Apakah Perlu Persetujuan DPR?

1. Jika menyangkut APBN maka tentu harus persetujuan DPR. Karena ini adalah utang BI dalam bentuk uang cetakan kepada pemerintah maka bagian DPR adalah urusan aliran utang ini ke dalam fiskal dan masalah masalahnya.

2. Dalam menetapkan target target makro ekonomi seperti nilai tukar, inflasi, dll, pemerintah menetapkan dalam APBN bersama DPR. Karena cetak uang berkaitan dengan target makro ekonomi maka BI mestinya berkoordinasi dengan DPR dan besarnya utang harus disetujui DPR. Walaupun kewenangan mencetak uang adalah kewenangan BI.
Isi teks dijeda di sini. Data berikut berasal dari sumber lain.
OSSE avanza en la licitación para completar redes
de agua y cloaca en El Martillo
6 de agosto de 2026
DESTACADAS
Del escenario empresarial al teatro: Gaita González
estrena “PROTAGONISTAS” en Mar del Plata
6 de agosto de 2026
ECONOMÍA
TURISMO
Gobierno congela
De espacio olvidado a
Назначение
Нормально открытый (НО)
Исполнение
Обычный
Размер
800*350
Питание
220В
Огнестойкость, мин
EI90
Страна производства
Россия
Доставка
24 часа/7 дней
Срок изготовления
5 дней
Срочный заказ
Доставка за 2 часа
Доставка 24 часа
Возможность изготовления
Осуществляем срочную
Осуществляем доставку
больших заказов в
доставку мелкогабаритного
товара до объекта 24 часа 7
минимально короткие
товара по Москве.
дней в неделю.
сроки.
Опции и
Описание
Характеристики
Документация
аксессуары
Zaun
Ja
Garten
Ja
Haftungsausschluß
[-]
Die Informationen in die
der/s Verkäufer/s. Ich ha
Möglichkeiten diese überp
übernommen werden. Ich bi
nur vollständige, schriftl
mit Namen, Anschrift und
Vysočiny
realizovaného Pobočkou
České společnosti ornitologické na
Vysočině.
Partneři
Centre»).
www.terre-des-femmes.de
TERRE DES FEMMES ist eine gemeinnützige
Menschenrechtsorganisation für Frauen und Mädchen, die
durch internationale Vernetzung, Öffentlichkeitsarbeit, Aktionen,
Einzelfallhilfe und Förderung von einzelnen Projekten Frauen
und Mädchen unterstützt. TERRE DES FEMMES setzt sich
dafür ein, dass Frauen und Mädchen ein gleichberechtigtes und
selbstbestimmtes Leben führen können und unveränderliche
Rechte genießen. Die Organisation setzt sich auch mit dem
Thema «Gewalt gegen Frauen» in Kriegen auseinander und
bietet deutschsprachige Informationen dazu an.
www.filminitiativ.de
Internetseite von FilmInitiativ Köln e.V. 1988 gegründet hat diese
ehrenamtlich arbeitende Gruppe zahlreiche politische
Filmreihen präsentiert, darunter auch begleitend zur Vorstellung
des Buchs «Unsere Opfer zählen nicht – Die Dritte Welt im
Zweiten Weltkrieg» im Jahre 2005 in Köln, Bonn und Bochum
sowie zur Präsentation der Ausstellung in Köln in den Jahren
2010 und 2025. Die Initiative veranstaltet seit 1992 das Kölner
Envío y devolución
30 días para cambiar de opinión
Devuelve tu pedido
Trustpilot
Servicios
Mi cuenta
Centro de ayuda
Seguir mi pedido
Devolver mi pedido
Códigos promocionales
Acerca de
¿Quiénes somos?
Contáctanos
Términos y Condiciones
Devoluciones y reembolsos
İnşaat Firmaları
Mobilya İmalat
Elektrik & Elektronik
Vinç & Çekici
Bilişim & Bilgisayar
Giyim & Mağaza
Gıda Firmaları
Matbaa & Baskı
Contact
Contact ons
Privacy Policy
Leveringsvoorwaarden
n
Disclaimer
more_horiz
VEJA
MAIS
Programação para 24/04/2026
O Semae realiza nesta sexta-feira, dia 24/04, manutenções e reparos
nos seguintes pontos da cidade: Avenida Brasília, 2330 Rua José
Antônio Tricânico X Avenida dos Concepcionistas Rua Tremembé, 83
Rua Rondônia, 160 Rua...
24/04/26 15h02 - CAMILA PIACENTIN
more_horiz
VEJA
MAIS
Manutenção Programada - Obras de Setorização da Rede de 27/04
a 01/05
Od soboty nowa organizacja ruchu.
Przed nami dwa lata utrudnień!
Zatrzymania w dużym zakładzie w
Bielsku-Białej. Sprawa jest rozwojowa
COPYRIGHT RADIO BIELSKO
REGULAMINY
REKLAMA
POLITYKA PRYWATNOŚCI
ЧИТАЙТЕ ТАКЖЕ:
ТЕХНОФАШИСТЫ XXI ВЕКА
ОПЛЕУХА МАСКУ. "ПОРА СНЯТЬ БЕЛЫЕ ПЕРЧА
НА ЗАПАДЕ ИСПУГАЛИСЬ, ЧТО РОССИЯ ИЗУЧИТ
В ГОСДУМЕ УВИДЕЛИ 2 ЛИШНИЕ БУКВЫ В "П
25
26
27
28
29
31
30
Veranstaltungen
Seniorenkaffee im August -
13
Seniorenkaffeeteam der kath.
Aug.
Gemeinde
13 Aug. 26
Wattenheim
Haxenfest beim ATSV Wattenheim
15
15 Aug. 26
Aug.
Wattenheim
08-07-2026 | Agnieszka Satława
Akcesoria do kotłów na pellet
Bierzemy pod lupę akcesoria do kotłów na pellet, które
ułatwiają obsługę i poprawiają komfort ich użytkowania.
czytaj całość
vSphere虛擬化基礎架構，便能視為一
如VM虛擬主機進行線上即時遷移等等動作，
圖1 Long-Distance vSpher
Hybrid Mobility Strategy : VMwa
3. Namun karena dasar dari semua regulasi ini termasuk kebijakan cetak uang adalah keadaan darurat melalui Perpu No 1 tahun 2020, dimana kewenangan anggaran DPR telah dihapus secara sepihak oleh Perpu ini. Maka utang pemerintah dalam uang cetakan kepada BI bisa tanpa persetujuan DPR. Kecuali DPR menolak mensyahkan Perpu 1 tahun 2020 yang telah berjalan dan telah didaftarkan dalam lembaran negara.

Kesimpulan

1. Uang cetakan BI ini akan menjadi utang pemerintah kepada BI. Karena BI membeli obligasi pemerintah di pasar perdana yang harganya diatur pemerintah dan BI. Dan bunga obligasi pemerintah yang dibeli ini juga diatur bersama oleh keduanya.

2. Obligasi pemerintah yang dimiliki bank Indonesia ini bisa diperdagangkan lagi. melalui Repo, dan macam macam. Mungkin nanti ada yang mau membeli dengan bunga yang lebih tinggi, atau Tempo lebih panjang. Seperti dalam Perpu 1 disebutkan soal Repo oleh LPS. Apakah dana LPS mau dipindahkan semua ke kas menteri keuangan?

3. Utang pemerintah akan tambah besar? Tentu saja. Karena ini adalah seperti bantuan liquiditas BI /utang BI kepada pemerintah. Dimana pemerintah akan membayar kepada BI nanti beserta bunganya.

4. Apakah ini akan berdampak pada inflasi ? Tentu saja! Karena uang cetakan akan digunakan untuk membayar gaji pegawai, belanja rutin, dll, termasuk digunakan untuk membayar utang pemerintah kepada Bank, kepada asuransi, pada Jamsostek, taspen, BPJS, dana haji, yang sebagian besar telah dipinjam pemerintah melalui Surat Utang Negara (SUN).